======== Records provided

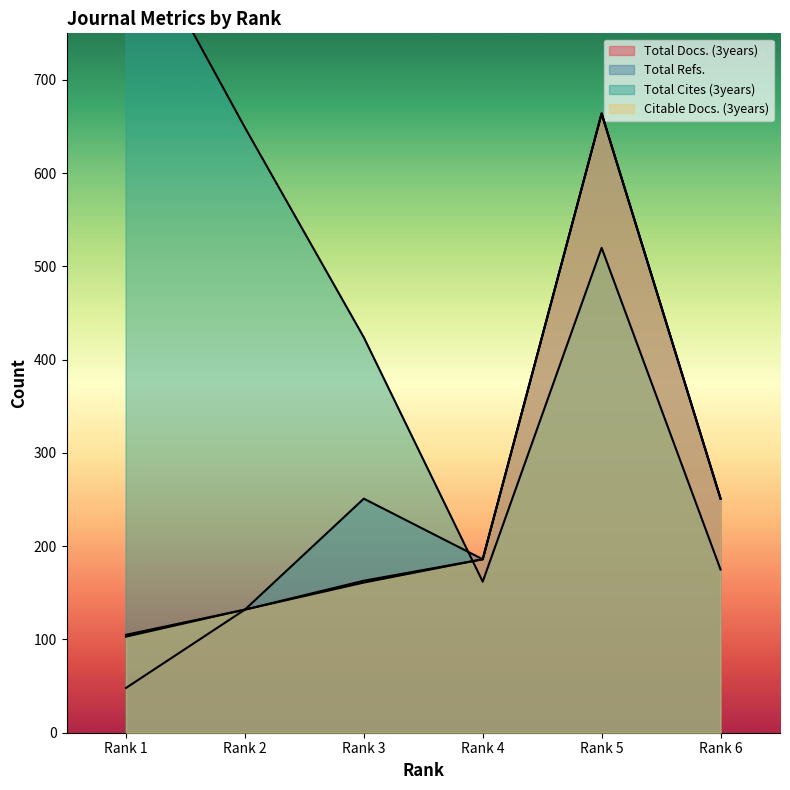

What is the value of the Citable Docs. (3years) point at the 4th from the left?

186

================
======== Records provided

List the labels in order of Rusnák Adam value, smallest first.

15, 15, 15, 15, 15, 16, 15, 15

================
======== Records provided

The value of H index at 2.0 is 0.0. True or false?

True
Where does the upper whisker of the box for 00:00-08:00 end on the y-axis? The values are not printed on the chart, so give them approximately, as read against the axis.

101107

================

What the task requires
Pick out every line of the records that contains the string "True" and copy each of those lines. Uppercase and lowercase letters must match.

Answer to this exercise
The value of H index at 2.0 is 0.0. True or false?
True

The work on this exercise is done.